Et ce ne sont pas seulement les essais à court terme qui montrent une petite différence cliniquement insignifiante entre le médicament et le placebo.
Dans leur méta-analyse des essais cliniques publiés, NICE (2004) a découvert que la différence entre le médicament et le placebo dans les essais à long terme n'était pas plus grande que dans les essais à court terme.

 

Gravité de la dépression et efficacité des antidépresseurs

Les critiques de notre méta-analyse de 2002 ont affirmé que nos résultats étaient basés sur des essais cliniques menés sur des sujet·tes qui n'étaient pas très déprimé·es (p. ex. Hollon, DeRubeis, Shelton et Weiss, 2002, Thase, 2002). Chez les patient·es plus déprimé·es, ont-iels soutenu, une différence plus substantielle pourrait être trouvée. Cette critique a conduit mes collègues et moi à réanalyser les données de la FDA en 2008 (Kirsch et al, 2008). Nous avons classé les essais cliniques de la base de données de la FDA en fonction de la gravité de la dépression des patient·es au début de l'essai, en employant les catégories de dépression conventionnellement utilisées.
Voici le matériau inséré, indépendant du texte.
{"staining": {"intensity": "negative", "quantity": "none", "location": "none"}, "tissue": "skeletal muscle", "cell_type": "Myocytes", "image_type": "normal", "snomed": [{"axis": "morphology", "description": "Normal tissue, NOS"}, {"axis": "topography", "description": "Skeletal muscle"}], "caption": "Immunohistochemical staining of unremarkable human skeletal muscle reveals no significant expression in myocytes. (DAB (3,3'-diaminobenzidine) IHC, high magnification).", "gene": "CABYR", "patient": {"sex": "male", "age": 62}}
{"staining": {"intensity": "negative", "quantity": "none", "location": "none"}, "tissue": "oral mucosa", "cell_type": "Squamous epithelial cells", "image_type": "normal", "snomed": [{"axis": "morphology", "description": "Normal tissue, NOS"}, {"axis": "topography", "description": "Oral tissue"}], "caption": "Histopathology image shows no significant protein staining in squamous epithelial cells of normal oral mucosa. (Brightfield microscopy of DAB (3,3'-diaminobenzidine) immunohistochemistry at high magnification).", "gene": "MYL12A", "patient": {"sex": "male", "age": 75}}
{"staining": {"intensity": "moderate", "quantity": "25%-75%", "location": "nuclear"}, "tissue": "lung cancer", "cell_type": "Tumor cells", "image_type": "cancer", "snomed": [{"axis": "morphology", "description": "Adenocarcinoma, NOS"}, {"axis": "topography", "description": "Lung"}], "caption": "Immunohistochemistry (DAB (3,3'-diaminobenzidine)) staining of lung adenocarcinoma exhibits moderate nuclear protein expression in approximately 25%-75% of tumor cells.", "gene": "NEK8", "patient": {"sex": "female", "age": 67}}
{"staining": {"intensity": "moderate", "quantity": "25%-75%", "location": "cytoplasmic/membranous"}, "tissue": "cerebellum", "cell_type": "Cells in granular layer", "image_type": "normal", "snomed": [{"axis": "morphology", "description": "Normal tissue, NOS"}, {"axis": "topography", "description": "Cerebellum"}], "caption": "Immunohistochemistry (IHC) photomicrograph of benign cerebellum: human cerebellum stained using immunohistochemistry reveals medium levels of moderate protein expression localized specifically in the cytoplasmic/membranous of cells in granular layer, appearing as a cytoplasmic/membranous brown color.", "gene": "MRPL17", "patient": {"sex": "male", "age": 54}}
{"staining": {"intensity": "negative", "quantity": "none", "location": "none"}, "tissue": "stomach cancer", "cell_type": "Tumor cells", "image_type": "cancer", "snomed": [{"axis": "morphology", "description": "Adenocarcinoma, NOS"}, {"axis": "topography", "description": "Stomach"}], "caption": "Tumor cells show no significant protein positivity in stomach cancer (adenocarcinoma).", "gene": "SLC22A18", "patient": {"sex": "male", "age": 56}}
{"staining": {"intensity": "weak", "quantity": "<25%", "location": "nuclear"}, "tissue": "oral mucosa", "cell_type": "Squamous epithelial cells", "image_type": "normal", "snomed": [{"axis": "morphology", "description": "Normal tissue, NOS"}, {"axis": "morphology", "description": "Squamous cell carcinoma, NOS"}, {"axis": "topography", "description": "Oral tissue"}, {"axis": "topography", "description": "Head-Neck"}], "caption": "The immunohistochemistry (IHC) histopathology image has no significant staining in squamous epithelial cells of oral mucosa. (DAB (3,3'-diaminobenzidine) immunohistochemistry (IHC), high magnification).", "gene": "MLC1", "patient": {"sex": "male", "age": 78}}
Il s'est avéré que tous les essais, sauf un, ont été menés sur des patient·es modérément déprimé·es, et cet essai n'a pas montré de différence significative entre le médicament et le placebo. En effet, la différence était pratiquement nulle (0,07 point sur le HAM-D). Tous les autres essais cliniques ont été menés sur des patient·es dont les scores de base moyens les plaçaient dans la catégorie «très sévère» de dépression, et même chez ces patient·es, la différence médicament-placebo était inférieure au niveau de significativité clinique.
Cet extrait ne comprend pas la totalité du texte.